§ **Work required**
Transcribe the listing below only from the line with "roll_deg: -1.7" up to and including the line with "focal_mm: 5.96".

§ **Source records**
────────────────────────────────────────

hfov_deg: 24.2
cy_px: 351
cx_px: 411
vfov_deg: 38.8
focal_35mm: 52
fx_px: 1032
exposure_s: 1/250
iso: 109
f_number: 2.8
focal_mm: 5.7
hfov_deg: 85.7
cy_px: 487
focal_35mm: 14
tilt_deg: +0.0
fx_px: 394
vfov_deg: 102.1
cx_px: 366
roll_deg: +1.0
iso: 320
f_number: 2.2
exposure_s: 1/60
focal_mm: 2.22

────────────────────────────────────────

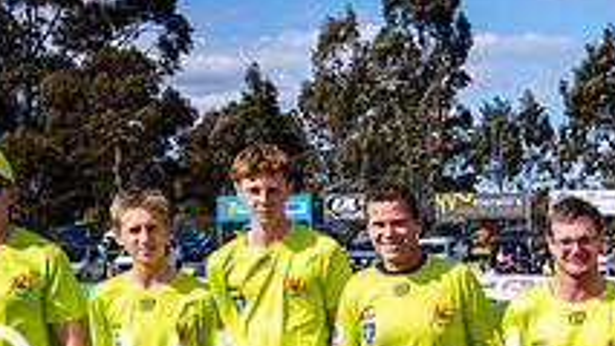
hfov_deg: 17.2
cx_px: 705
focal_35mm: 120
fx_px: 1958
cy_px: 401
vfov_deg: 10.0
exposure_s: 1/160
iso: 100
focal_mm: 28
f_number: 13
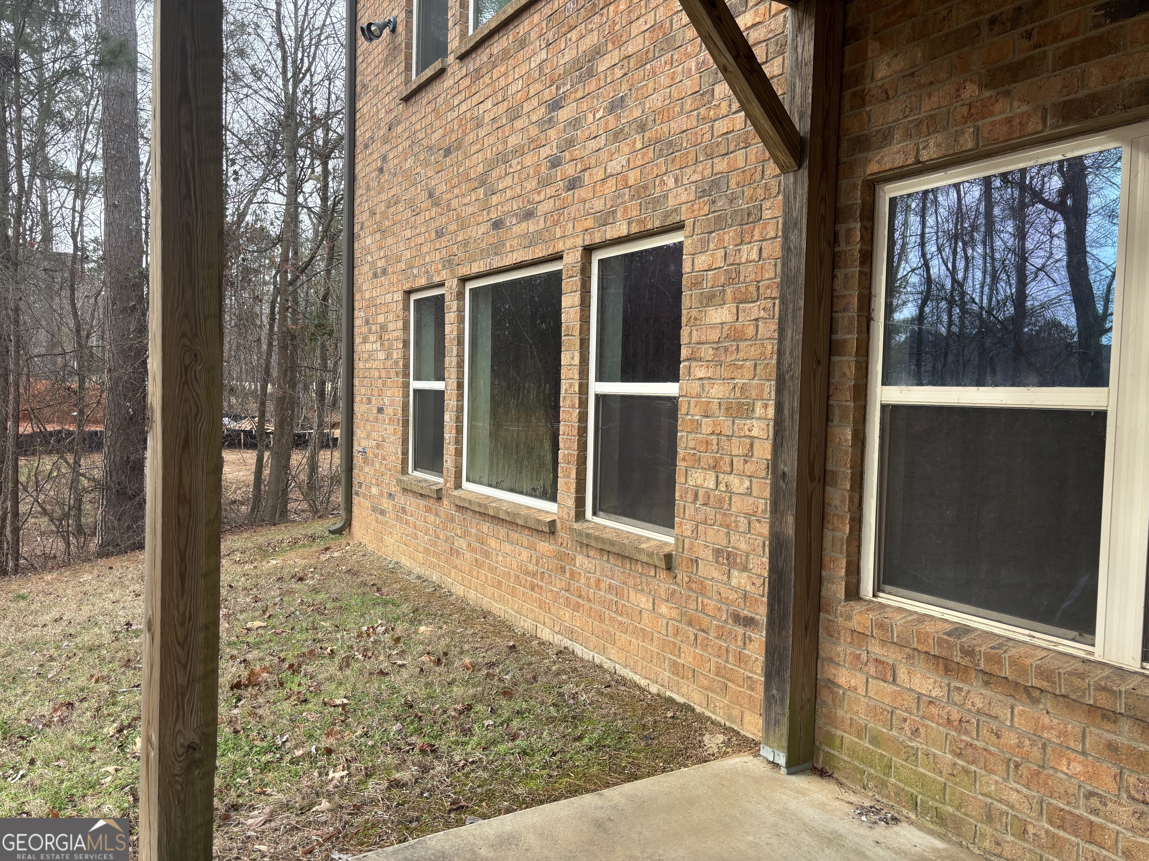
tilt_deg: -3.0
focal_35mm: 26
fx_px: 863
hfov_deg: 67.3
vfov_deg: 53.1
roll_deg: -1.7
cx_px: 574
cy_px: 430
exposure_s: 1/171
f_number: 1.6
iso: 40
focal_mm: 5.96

────────────────────────────────────────

§ **Task response**
roll_deg: -1.7
cx_px: 574
cy_px: 430
exposure_s: 1/171
f_number: 1.6
iso: 40
focal_mm: 5.96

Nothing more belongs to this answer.